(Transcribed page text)
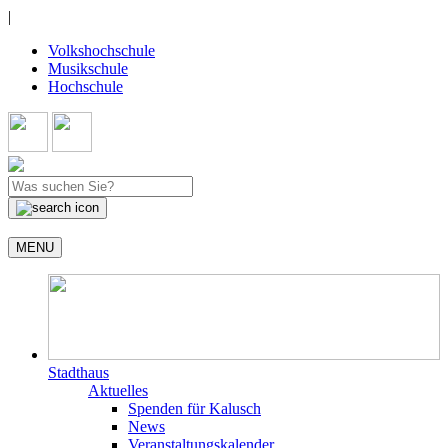
|
Volkshochschule
Musikschule
Hochschule
MENU
Stadthaus
Aktuelles
Spenden für Kalusch
News
Veranstaltungskalender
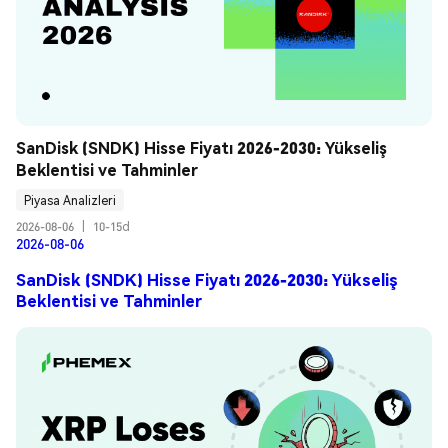
SanDisk (SNDK) Hisse Fiyatı 2026-2030: Yükseliş 
Beklentisi ve Tahminler
Piyasa Analizleri
2026-08-06
|
10-15d
2026-08-06
SanDisk (SNDK) Hisse Fiyatı 2026-2030: Yükseliş
Beklentisi ve Tahminler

What you will do – Extract every line of transcribed text from the listing above, reproducing each one without alteration. Leave the picture markers out of your answer.

Task result –
|
Volkshochschule
Musikschule
Hochschule
MENU
Stadthaus
Aktuelles
Spenden für Kalusch
News
Veranstaltungskalender
SanDisk (SNDK) Hisse Fiyatı 2026-2030: Yükseliş 
Beklentisi ve Tahminler
Piyasa Analizleri
2026-08-06
|
10-15d
2026-08-06
SanDisk (SNDK) Hisse Fiyatı 2026-2030: Yükseliş
Beklentisi ve Tahminler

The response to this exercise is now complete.